There was one young graduate of Harvard who managed to chop his way out of this glacier of cultured prejudice, and went over to Russia and gave his life for the revolution. His generous spirit will wipe out in Russian history the infamies committed by American capitalist government against the workers of Russia. He is in every way as beautiful and inspiring a figure as Lafayette, and he will live in the imaginations of the Russian people, precisely as Lafayette lives in ours. A hundred years from now he will be Harvard’s proudest product; but what has Harvard snobbery to say about him today?

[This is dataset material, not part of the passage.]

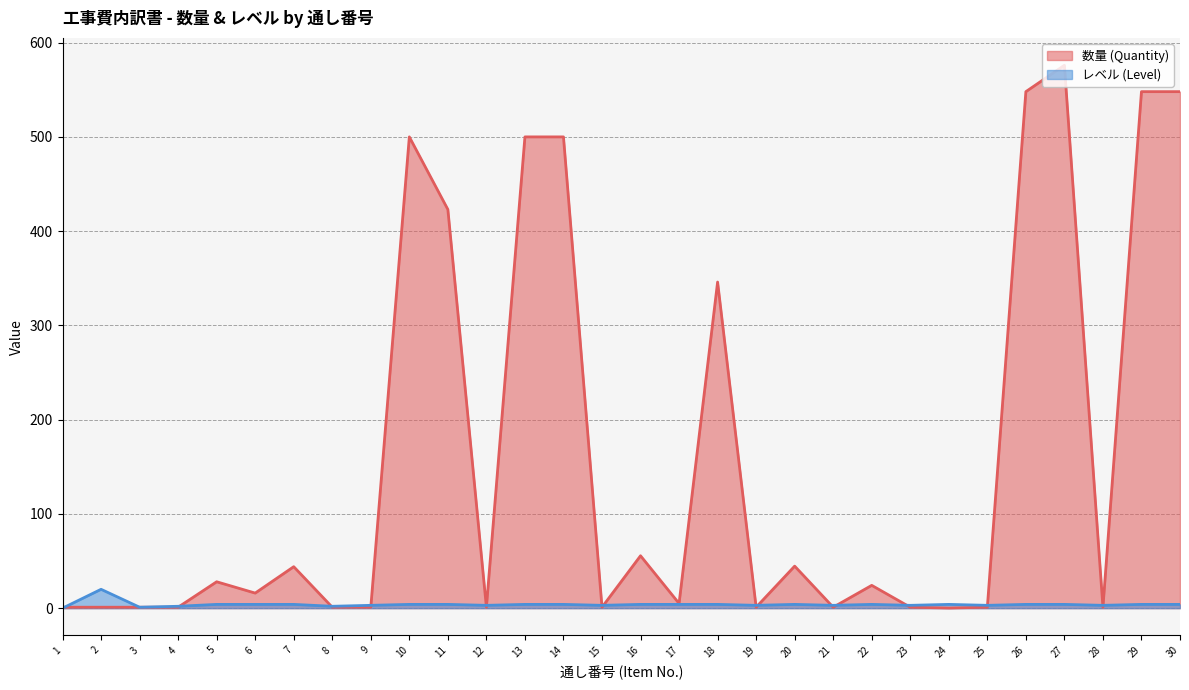

List the labels in order of レベル (Level) value, largest first.

2, 5, 6, 7, 10, 11, 13, 14, 16, 17, 18, 20, 22, 24, 26, 27, 29, 30, 9, 12, 15, 19, 21, 23, 25, 28, 4, 8, 3, 1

During the endowment drive for sixteen million dollars, carried on three years ago, Harvard boasted of its “hundred per cent record” for patriotism—but adding three words, for which it will blush to the end of history: “EXCEPT JOHN REED.”

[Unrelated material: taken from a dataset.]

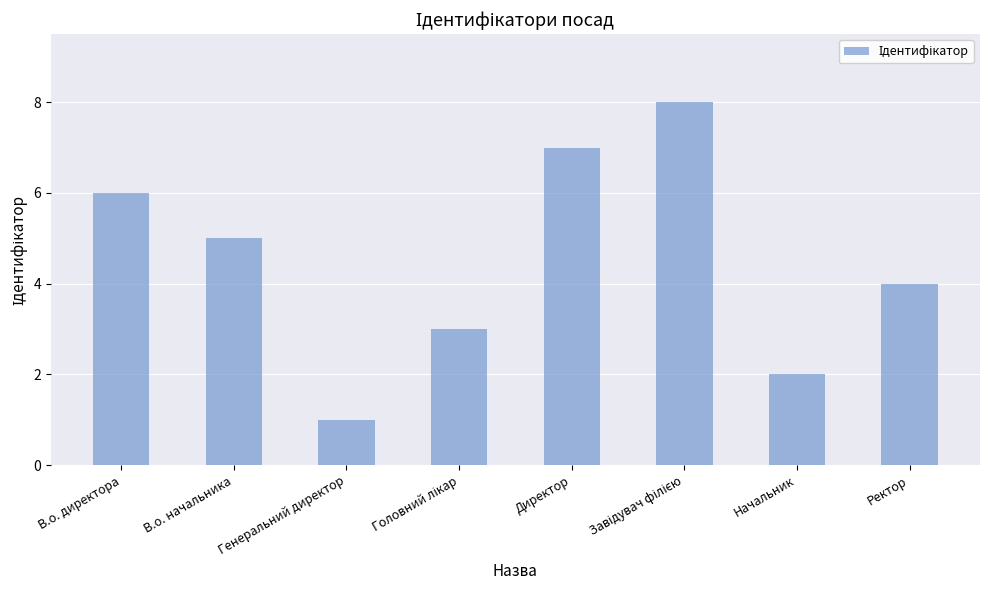

What is the maximum value shown in the chart?

8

No, the modern revolutionary movement is not interpreted at the university of Lee-Higginson. What is interpreted? I have a list of some of the titles of “theses in English,” accepted for the Ph.D. degree by Harvard University in the last ten years, and representing Harvard’s view of general culture. Slaves in Boston’s great department store, in which Harvard University owns twenty-five hundred shares of stock, be reconciled to your long hours and low wages and sentence to die of tuberculosis—because upon the wealth which you produce some learned person has prepared for mankind full data on “The Strong Verb in Chaucer.” Policemen who have had your strike smashed by Harvard students, rest content with your starvation wages—because one of these students has enlightened mankind on “The Syntax of the Infinitive in Shakespeare.” Girls who work in the textile mills, who walk the streets of the “she-towns” of New England and part with your virtue for the price of a sandwich, be rejoiced—because you have made it possible for humanity to be informed concerning “The Subjunctive in Layamon’s ‘Brut.’” Men who slave twelve hours a day in front of blazing white furnaces of Bethlehem, Midvale and Illinois Steel, cheer up and take a fresh grip on your shovels—you are making it possible for mankind to acquire exact knowledge concerning “The Beginnings of the Epistolary Novel in the Romance Languages.” Miners, who toil in the bowels of the earth in hourly danger of maiming and suffocation, be reconciled to the failure of a great university to install safety devices to protect your lives—because that money has gone to the collecting and editing of “Political Ballads Issued During the Administration of Sir Robert Walpole.” Peons, who quiver under the lash of the masters’ whip beneath tropic suns in Central America, be docile—because your labors helped to pay off the bonds of the United Fruit Company, so that a Harvard scholar might win a teaching position by compiling “Chapters in the History of Literary Patronage from Chaucer to Caxton.”